A proposed tax which could impact cruise ship passengers has been called “disappointing” by the Cruise Lines International Association. And given that this is the second such tax to be aimed at cruisers, it could set a precedent with long-lasting consequences for passengers and the cruise lines.
A Tax On Day Visitors
As part of their 2019 budget, Italy is proposing a tax that would allow Venice’s city council to tax day visitors. The collected funds would be used to help maintain the city’s infrastructure and deal with various costs associated with the influx of tourists who visit the city each year. In a statement to Travel Agent Central, Cruise Lines International Association said that they and their members were “disappointed that the Italian government supported the proposal to introduce a local entrance tax for visitors to Venice” and that they would “wait to see how the Venice authorities take this forward before responding forward.”
This comes at a time when “overtourism” has become something of a buzzword, with popular destinations trying to balance the income they receive from visitors with the impact on their environs. Those concerns are ones that CLIA addressed in their statement. “We recognize that Venice is a unique destination,” it read in part, “and the cruise industry is deeply committed to protecting its cultural heritage and safeguarding its sustainability. The city is a treasure, and ensuring its preservation is crucial for all who live and work here, and indeed all of us who love it.”
The statement went on to say that Venice’s relationship with the sea is at the core of its history and that “the cruise industry represents the modern manifestation of a centuries-old tradition.”
Amsterdam Has Also Imposed A New Tax
In December, Amsterdam introduced a similar tax aimed at day-visitors over the age of three. At that time, CLIA said that “the contribution of cruise passengers is extremely disproportionate” to the charges which would be levied against those who arrived via other forms of transportation. And while CLIA didn’t come right out and threaten Amsterdam, they certainly stated their concerns in a way that could be seen as a warning.
“The planned implementation time for this tax of just two months is far too short,” CLIA said at the time. “Tickets for cruises are typically sold one to two years in advance, and some companies may not be in a position to absorb this additional cost, and as a result, there is a real risk of call cancellations, which could result in a budget deficit of several million Euros for the city of Amsterdam as a result of reduced fees collected by [the port].”
They added, as if trying to coyly walk back the previous sentence’s vaguely intimidating tone, “Call cancellations are the decision of individual cruise lines and CLIA cannot comment on these business decisions.”
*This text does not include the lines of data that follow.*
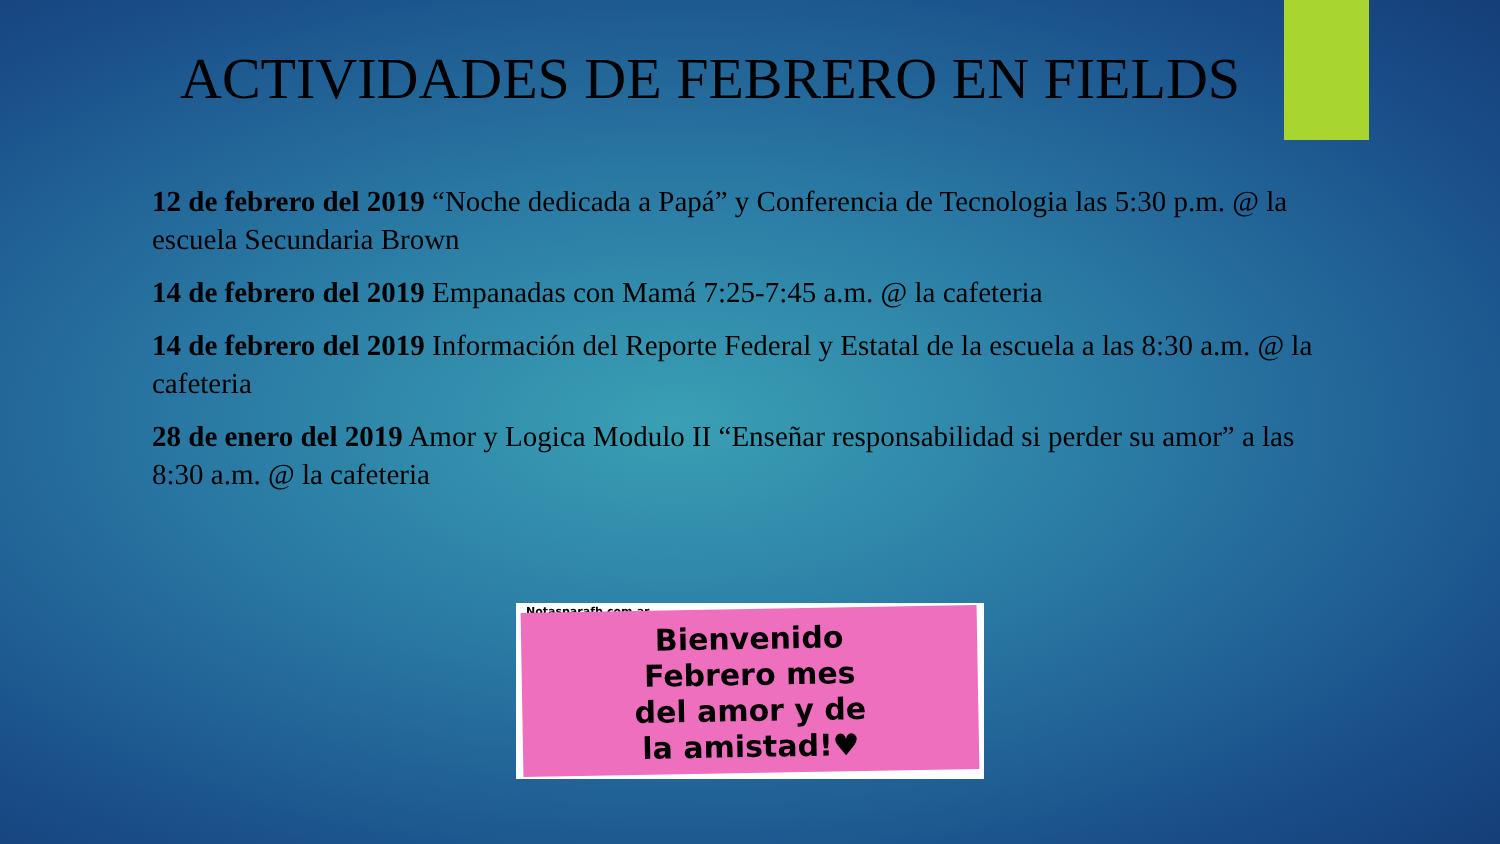ACTIVIDADES DE FEBRERO EN FIELDS
12 de febrero del 2019 “Noche dedicada a Papá” y Conferencia de Tecnologia las 5:30 p.m. @ la escuela Secundaria Brown
14 de febrero del 2019 Empanadas con Mamá 7:25-7:45 a.m. @ la cafeteria
14 de febrero del 2019 Información del Reporte Federal y Estatal de la escuela a las 8:30 a.m. @ la cafeteria
28 de enero del 2019 Amor y Logica Modulo II “Enseñar responsabilidad si perder su amor” a las 8:30 a.m. @ la cafeteria
Notasparafb.com.ar
Bienvenido
Febrero mes
del amor y de
la amistad!♥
Why This Is A Problem For Cruisers
Obviously, the concern is that any port city needing to infuse their coffers with extra cash could follow suit by placing a tax upon cruise ship passengers. This is not a new problem, nor is it one that cruise line’s haven’t faced down before. In 2016, cruise lines sued Juneau, Alaska, claiming that fees collected from cruise ship passengers were being used for things which weren’t related to the ships, passengers or how they impacted the area. And only a few short weeks ago, the judge in the case agreed, saying that while it was legal to collect a so-called “head tax” from passengers, the funds raised needed to be used specifically on “endeavors that facilitate the marine operations” of the ships.